Brexit – the final act?
Don’t look now but we may be approaching the endgame on Brexit, at least on the trade deal if not its consequences. In time-honoured European fashion, deadlines are miraculously dissolving as the end of the transition phase (January 1, 2021) approaches. There is even the prospect that ratification by the EU Parliament might not be required by year end. The European Council of heads of government, if needs be, may be able to pre-ratify an agreement. With time decay taking on a new meaning, the effective negotiation deadline has slipped back to early December with the usual panoply of emergency summits required. The most likely ‘final’ date for a sign-off is the EU summit on December 10/11th.
What is increasingly evident is that, aside from some last-minute theatrics, the UK and EU will agree a deal. The differences between the two sides at this point do not justify the political and economic consequences of a collapse into a no-deal. The deal envisages a transition arrangement of up to 10 years for EU fishing rights in UK waters. A set of agreed principles rather than prescriptive codified rules should resolve the issue of regulating state aid. The governance arrangements covering any deal will take their cue from the Joint Committee in place to cover the Northern Ireland Protocol agreed in the Withdrawal Agreement. It seems the UK will quietly drop the disputed sections of the Internal Markets Bill, which previously reneged on certain terms of said agreement. Aside from occasional bursts of derision, the agreement will quickly pass into UK law.

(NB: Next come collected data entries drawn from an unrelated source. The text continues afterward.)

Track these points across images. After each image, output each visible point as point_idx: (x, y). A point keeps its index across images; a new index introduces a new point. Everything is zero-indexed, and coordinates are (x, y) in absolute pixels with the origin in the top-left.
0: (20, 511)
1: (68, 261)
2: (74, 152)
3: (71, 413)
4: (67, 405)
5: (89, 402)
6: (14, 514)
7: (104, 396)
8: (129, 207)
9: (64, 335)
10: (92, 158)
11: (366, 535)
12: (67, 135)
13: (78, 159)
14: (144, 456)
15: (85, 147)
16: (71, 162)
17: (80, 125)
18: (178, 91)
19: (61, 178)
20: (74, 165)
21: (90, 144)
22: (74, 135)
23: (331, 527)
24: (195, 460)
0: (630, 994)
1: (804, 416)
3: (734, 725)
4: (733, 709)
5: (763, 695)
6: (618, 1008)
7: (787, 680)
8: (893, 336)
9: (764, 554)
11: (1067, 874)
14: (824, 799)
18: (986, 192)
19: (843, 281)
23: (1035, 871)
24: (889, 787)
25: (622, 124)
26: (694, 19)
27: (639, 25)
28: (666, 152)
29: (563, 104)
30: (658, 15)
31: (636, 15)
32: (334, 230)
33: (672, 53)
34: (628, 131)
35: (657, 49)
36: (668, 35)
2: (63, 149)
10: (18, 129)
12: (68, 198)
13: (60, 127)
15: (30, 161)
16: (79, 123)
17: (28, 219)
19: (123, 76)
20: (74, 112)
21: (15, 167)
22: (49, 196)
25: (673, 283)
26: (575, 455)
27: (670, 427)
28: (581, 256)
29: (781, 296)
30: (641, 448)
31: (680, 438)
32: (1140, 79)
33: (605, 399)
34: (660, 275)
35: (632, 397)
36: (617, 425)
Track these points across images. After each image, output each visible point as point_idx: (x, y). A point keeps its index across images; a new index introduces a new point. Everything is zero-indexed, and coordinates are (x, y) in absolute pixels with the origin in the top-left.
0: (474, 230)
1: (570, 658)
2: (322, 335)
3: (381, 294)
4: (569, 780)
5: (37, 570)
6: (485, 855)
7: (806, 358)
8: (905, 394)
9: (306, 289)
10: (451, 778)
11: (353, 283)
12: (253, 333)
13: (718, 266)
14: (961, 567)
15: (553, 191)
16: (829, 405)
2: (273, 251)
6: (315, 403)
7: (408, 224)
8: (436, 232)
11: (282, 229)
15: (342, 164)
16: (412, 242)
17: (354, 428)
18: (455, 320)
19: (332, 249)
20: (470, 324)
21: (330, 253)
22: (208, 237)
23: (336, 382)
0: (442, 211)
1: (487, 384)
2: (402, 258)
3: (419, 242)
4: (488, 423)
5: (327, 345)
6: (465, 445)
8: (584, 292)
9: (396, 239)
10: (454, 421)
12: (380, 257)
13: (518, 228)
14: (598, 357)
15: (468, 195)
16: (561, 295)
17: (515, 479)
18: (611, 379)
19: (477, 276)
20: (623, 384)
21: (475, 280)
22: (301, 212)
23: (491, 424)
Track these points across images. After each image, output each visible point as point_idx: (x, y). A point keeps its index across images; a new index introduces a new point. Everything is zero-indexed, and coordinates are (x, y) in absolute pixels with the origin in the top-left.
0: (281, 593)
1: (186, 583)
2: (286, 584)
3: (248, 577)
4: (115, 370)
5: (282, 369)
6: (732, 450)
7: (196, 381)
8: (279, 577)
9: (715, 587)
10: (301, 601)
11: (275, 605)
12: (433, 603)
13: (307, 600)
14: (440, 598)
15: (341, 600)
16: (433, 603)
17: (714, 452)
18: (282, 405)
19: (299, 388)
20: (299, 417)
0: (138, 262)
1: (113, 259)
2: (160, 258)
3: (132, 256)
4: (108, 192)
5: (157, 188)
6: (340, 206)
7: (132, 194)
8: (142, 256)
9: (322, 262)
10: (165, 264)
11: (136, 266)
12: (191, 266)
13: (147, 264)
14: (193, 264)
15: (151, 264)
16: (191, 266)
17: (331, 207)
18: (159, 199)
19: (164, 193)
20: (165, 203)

So far, so comforting after such prolonged agony. Yet, the UK is only just about to start to feel the economic consequences of Brexit. For example, it is clear to us that UK logistics firms are not adequately prepared for the transformation at the border. Supply chains face significant disruption at a time when the pandemic is still severely hampering retail businesses. Estimates of the impact on GDP over the medium/long term of the Johnson thin, hard Brexit deal average around 5%, relative to where it would be if membership had continued. The equivalent figure for No-Deal is 7-8%. Short and longer-term, Brexit is a negative supply-side shock to be reflected in weaker net exports and business investment, even as Covid-19 impacts reverse. The consequences are stark as the trading shock complicates recovery from the pandemic in the services sector. This will surely invite more stimulus from the Monetary Policy Committee in the new year, including dancing around the issue of negative interest rates, and another bout of sterling weakness at least against the euro.
The better news on Brexit, at least in terms of the UK leaving with an agreement, has not been lost on the pound. Sterling has continued to make progress off its base at $1.30. The pound at $1.3322 has the previous high of $1.3384 in sight, which if it breaks through, could see the currency make progress towards $1.40.